With one of the most challenging tracks this final has seen, of the eight nations who went through to the final, just three riders jumped clear. It is hardly surprising that Course Designer Santiago Varela has been selected as course designer for the Tokyo 2020 Olympic Games. The track was imposing and technical and questioned control, balance, judgement and skill, all the way around. As Varela pointed out it wasn’t about the number of faults the riders collected. “A score of 8 or 12 didn’t mean they had a bad round, horses jumped unbelievably, but the course was difficult, tough and big…and everything was connected”, he explained.
As was the case with most of the teams, the Belgians had mixed fortunes, Niels Bruynseels gave the team confidence with a superb clear from Gancia de Muze but both Pieter Devos (Claire Z) and Jos Verlooy (Caracas) each leaving three fences on the floor.
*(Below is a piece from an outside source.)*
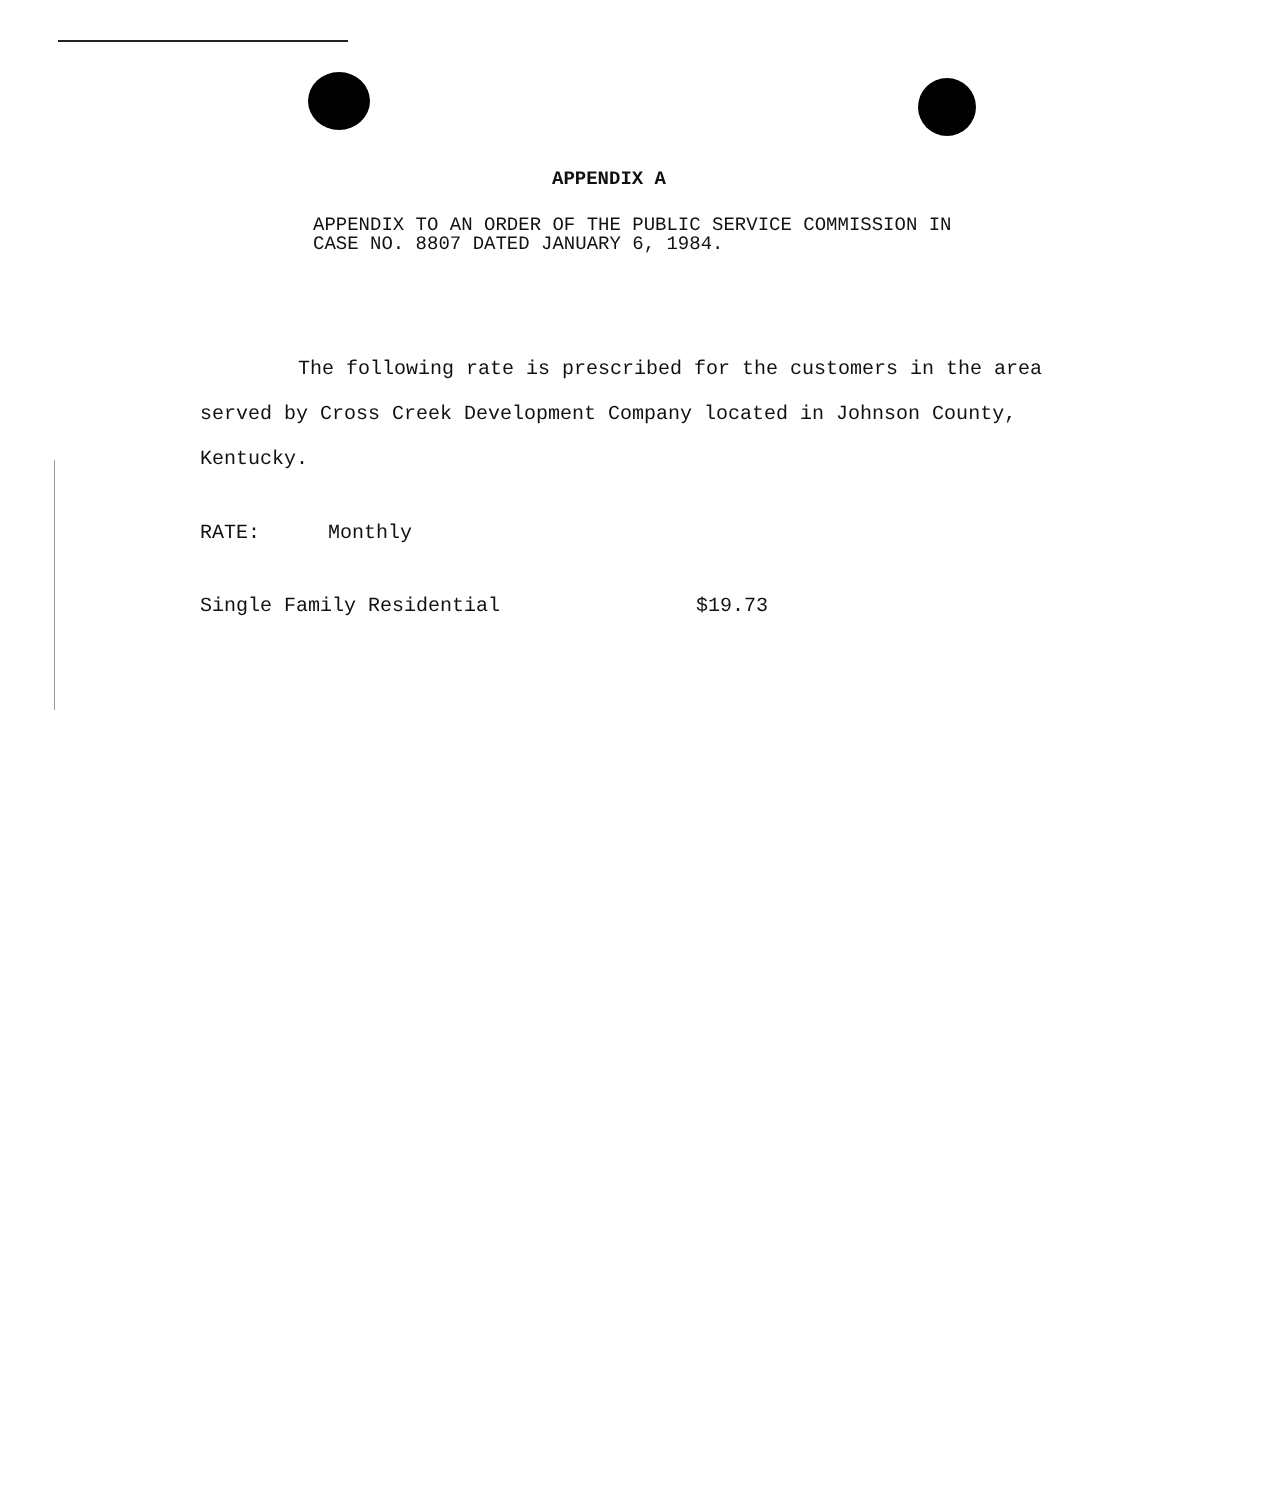APPENDIX A
APPENDIX TO AN ORDER OF THE PUBLIC SERVICE COMMISSION IN CASE NO. 8807 DATED JANUARY 6, 1984.
The following rate is prescribed for the customers in the area served by Cross Creek Development Company located in Johnson County, Kentucky.
RATE: Monthly
Single Family Residential $19.73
However, it was the dashing Nicola Philippaerts, who saved the day with a sublime clear round on H&M Harley v. Bisschop and that sealed the deal.
Nicola said his teammates told him “everything is still possible” when he was last to go. “I just tried to ride my own class and it worked out well - today it was me that could make the clear round that would make a difference, and another time it will be one of the others”. And he had even more reason to be pleased when sharing the €100,000 bonus for double-clear performances with team-mate Bruynseels, Sweden’s Peder Fredricson and Italy’s new star, Riccardo Pisani.
This was Belgium’s second win of the Longines FEI Nations Cup in Barcelona; their last came in 2015. As Chef d’Equipe Weinberg said: “it was an interesting day, first ups and then in between downs, but in the end, we won anyway so it was really great sport!”